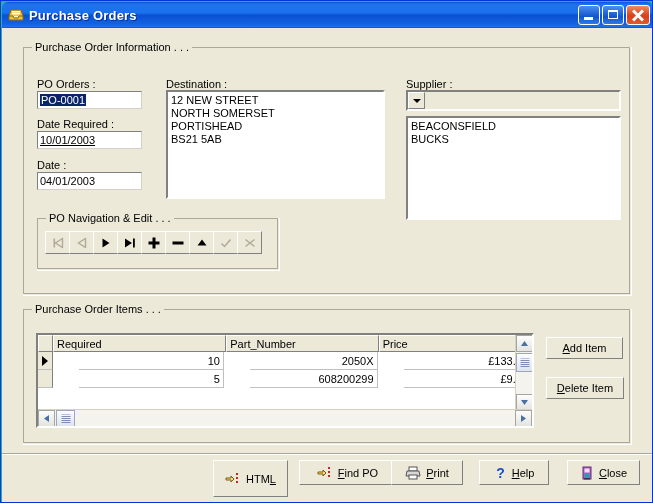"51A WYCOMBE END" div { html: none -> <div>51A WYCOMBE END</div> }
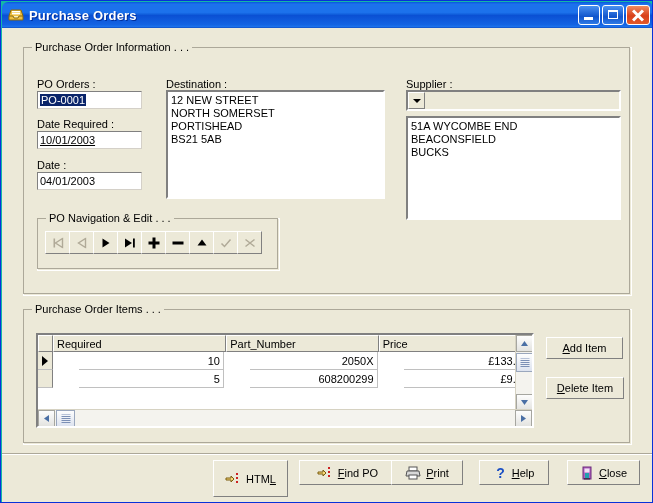"10/01/2003" div.txt { text-decoration: underline -> none }
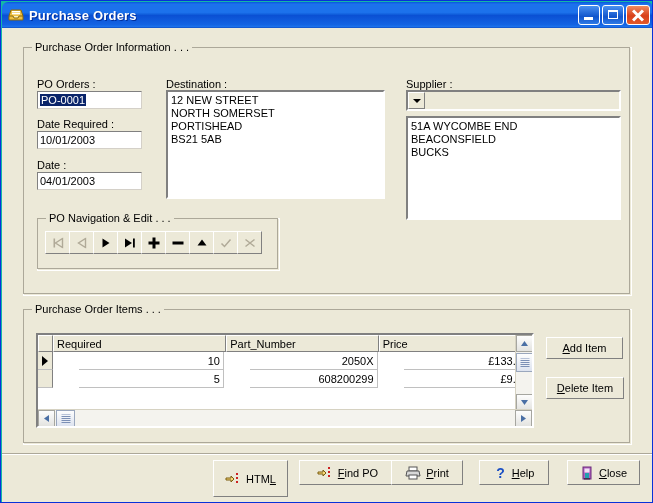"Part_Number" div.hcell { order: before "Price" -> after "Price" }
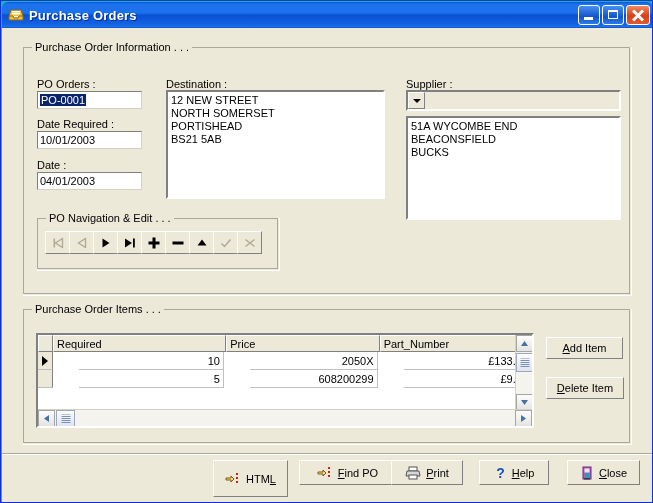"Delete Item" div.btn { width: 78px -> 100px }
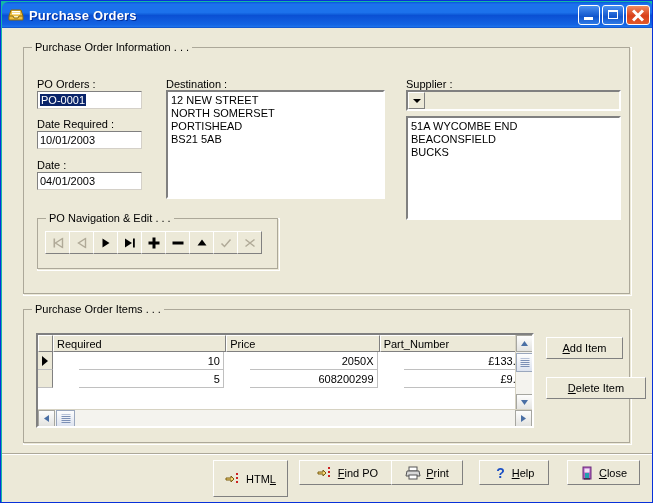"HTML" div.btn { height: 37px -> 25px }
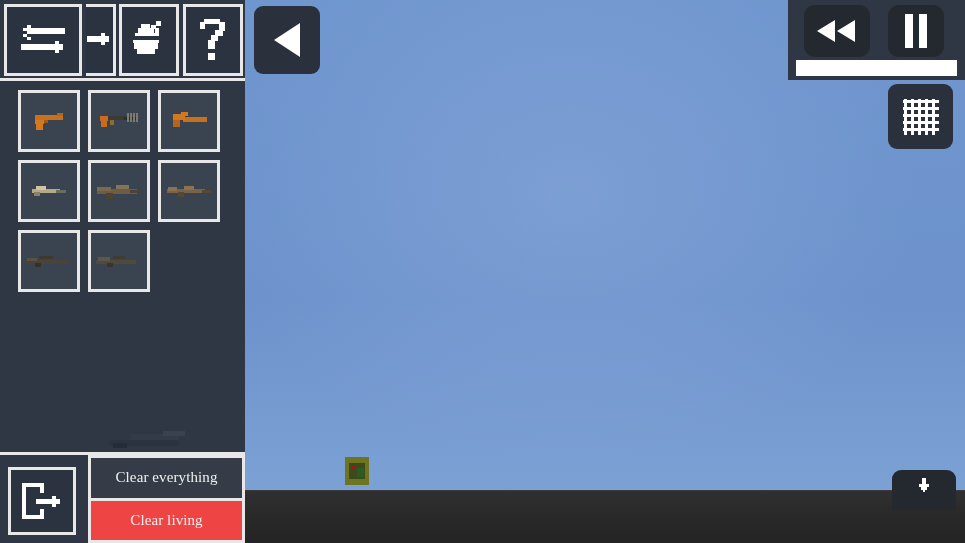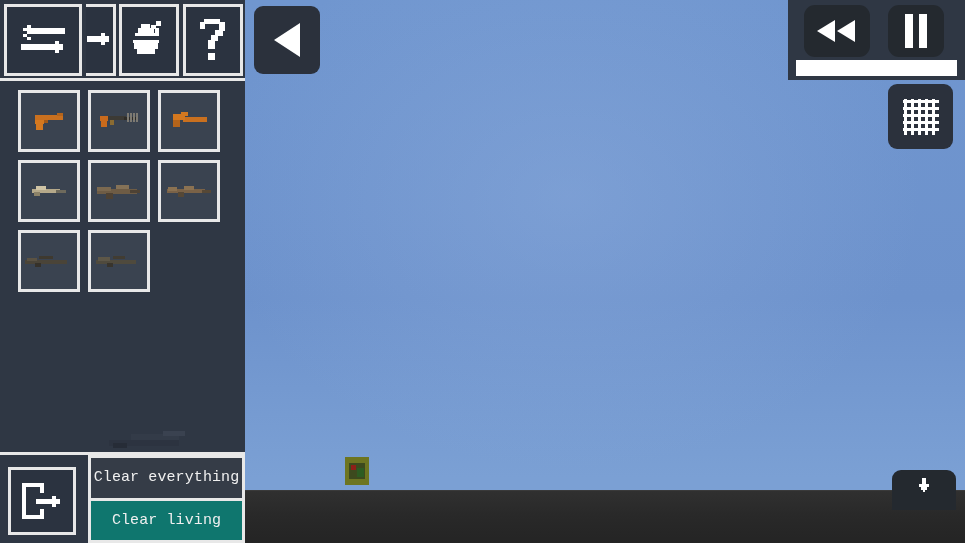"Clear everything" .clear-btn { font-family: Liberation Mono, monospace -> Liberation Serif, serif }
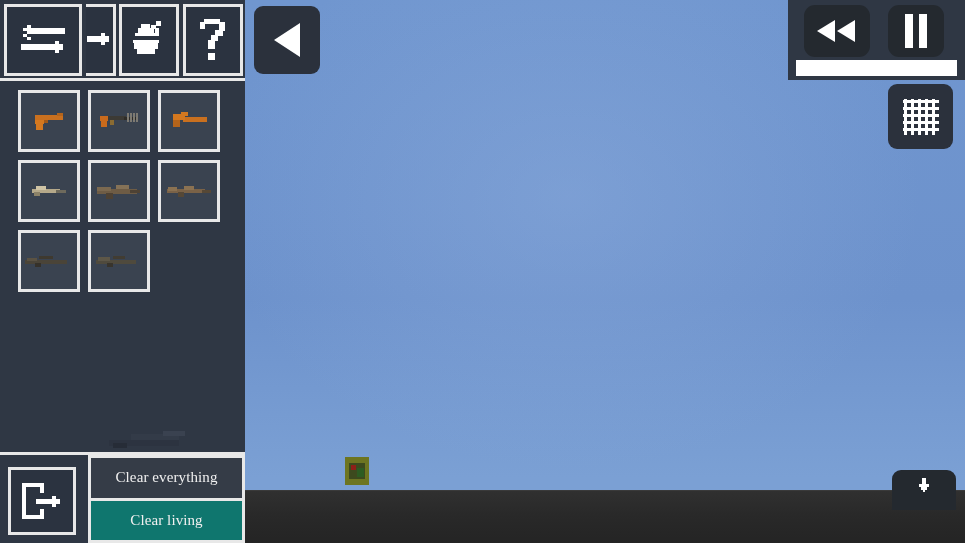"Clear living" #clear-living { background: #0f766e -> #ef4444 }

**THE PROBLEM:** Nothing but the lines from the line containing "height: 37px ->" through the last line of the listing above should appear, output exactly, with no pictures.

**EXERCISE OUTPUT:**
"HTML" div.btn { height: 37px -> 25px }
"Clear everything" .clear-btn { font-family: Liberation Mono, monospace -> Liberation Serif, serif }
"Clear living" #clear-living { background: #0f766e -> #ef4444 }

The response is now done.